• Text block:
───

# pics of my 200



## turbo200 (Aug 7, 2004)

check out my 200sx and give me some feedback

http://www.cardomain.com/memberpage/676502


----------



## OmegaManEX (Oct 4, 2002)

wow! very nice

your car is exactly how i wanted mine to look like when i first started modding my car .. down to the kit , color , and lights ..

:thumbup:


----------



## turbo200 (Aug 7, 2004)

how much of a difference did the cams make on your car? What did they cost and do you recommend? Your car is lookin pretty hot too.


----------



## James (Apr 29, 2002)

hey another 1.6T! cool car man, wish mine looked as good as yours... it gets the job done though!

wanna join me and buy some JWT turbo cams? I'm getting them soon!


----------



## turbo200 (Aug 7, 2004)

How many people do you need to get a better buy? I am definately interested.


----------



## James (Apr 29, 2002)

well i don't think we'll be able to get more than you and I... I've asked a few other 1.6T owners and they don't have the money right now. We can maybe get 10% off...


----------



## turbo200 (Aug 7, 2004)

10% is better than nothing. After my ten week wait for JWT they should give them to me.


----------



## James (Apr 29, 2002)

yeah no kidding, i got JWT to program when I had the turbo auto... then i swapped manual and I bought the JWT stage 2 pp and clutch disk... then I had them retune my ecu again... this is the third time I've got them to retune AND bought something from them... i've spent near 1300 bucks there this year! DISCOUNT please!


----------



## wickedsr20 (Aug 8, 2002)

Very nice 200. Has a real nice stance to it. 
That color sets off the car well. Have you dyno'd it yet?


----------



## turbo200 (Aug 7, 2004)

I haven't dynoed it yet, still working out the bugs. It runs really strong. A friend of mine has a wide band, I'd like to see what it has to say. I haven't boosted over 8psi yet, still breaking everything in. Feels alot better than stock though. It really has come together though. Not really the same car my wife bought new in 1995.


----------



## SE-R2FAST (Jul 21, 2004)

Damn your 200sx looks NICE!!!! :thumbup: Keep the mods up


----------



## myoung (Apr 15, 2002)

Very Nice!!!!


----------



## turbo200 (Aug 7, 2004)

thanks alot MY, your car was my build idol as far as performance mods go. I read every NPM article about your car over and over again before I spent the $4k. I think it is money well spent.


----------



## Nostrodomas (Jun 15, 2002)

Awesome. So did you buy the whole Hotshot set up?


----------



## Radioaktiv (Feb 12, 2004)

im lovin it


----------



## Hendrix (Jan 17, 2004)

incredible. loving the cai with the turbo set-up :thumbup: :cheers:


----------



## James (Apr 29, 2002)

that's not a cai, its just that the new piping for the disco potato turbo makes the cold pipe for the intercooler come up where a CAI would come in.


----------



## turbo200 (Aug 7, 2004)

Nostrodomas said:


> Awesome. So did you buy the whole Hotshot set up?

───

• Task requirements:
(a) Answer these from the 200sx forum thread, one line each:
(i) What discount does James think the two of them could get on the cams?
(ii) About how much has James spent at JWT this year?
(iii) What is the highest boost turbo200 has run so far?
(b) Extend the 200sx forum thread past its final post. Write turbo200's reply to the quoted question and a few more posts in the same style.

• Data extract:
───

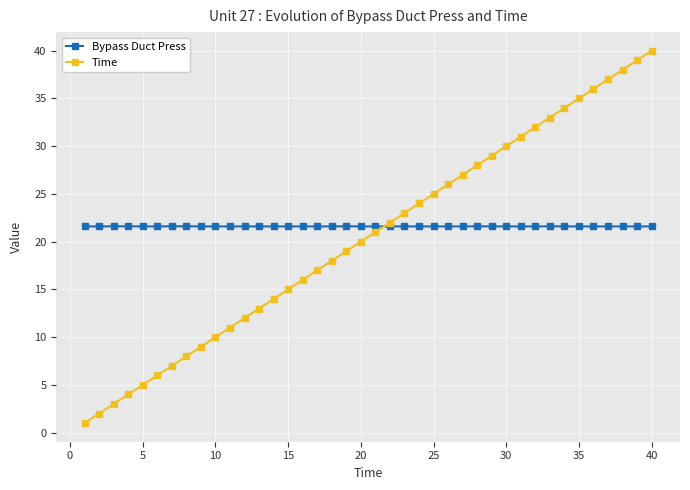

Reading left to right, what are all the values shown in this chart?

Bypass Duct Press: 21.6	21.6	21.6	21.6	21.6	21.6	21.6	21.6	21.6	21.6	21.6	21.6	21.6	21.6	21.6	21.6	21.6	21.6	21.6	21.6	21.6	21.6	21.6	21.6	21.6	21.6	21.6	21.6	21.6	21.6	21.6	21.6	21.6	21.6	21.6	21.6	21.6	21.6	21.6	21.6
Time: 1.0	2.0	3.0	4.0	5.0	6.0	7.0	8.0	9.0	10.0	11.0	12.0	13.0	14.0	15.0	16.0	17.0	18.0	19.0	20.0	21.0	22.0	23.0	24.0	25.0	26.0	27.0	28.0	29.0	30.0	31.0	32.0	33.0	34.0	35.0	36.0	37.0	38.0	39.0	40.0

───

• Answers:
(a)
(i) Maybe 10% off.
(ii) Near 1300 bucks.
(iii) 8psi.

(b)
Yes it is the complete hotshot setup. I upgraded to the disco potato. The kit is very thorough, comes with everything plus some that you will need to do the install. I highly recommend this kit to anyone considering. It took me months of convincing myself, now i see it as money well spent. Thanks to everyone for your great comments, this car has really come together.


----------



## NissanGirl2ooSX (Mar 15, 2004)

Really nice 200..if I had enough money to turbo and mod my old 200SX I woulda done it. Keep up the work! :thumbup:


----------



## Ninety-Nine SE-L (May 5, 2002)

Love it, love it, love it.


----------



## Tickwomp (May 27, 2003)

very very nice. how'd you get the tails to reflect so well? i painted mine with red spray but its not glossy or anything.


----------



## JaySlide (Aug 27, 2004)

car's looking good


----------



## Nostrodomas (Jun 15, 2002)

Tickwomp said:


> very very nice. how'd you get the tails to reflect so well? i painted mine with red spray but its not glossy or anything.


Try using clearcoat.


----------



## 7875 (Apr 3, 2003)

That's a sick 200 ya got there. GTR Kit = the best kit, IMO. Color looks great and the turbo setup is sweet. You've done an awesome job, keep it up! :thumbup:


----------



## turbo200 (Aug 7, 2004)

Tickwomp said:


> very very nice. how'd you get the tails to reflect so well? i painted mine with red spray but its not glossy or anything.


I used transarent candy red model paint that I bought at a hobby store. I taped off the already red area and sprayed the amber and white areas until I got the color I wanted. The paint cost like $6.00. Check your local hobby shop.


----------



## Tickwomp (May 27, 2003)

you didn't cover it with anything? any sort of clear coat? i got some gloss coat stuff at a hobby store and put that on but it didn't do much. i sprayed the whole tail light to get both of em the same tint of red though, but like i say, its dull compared to a regular tail light.


----------



## primerblack200sx (Aug 29, 2004)

nice car


----------



## SE-Rious Rider (Feb 19, 2004)

damn homie, nice


----------



## Radioaktiv (Feb 12, 2004)

Tickwomp said:


> very very nice. how'd you get the tails to reflect so well? i painted mine with red spray but its not glossy or anything.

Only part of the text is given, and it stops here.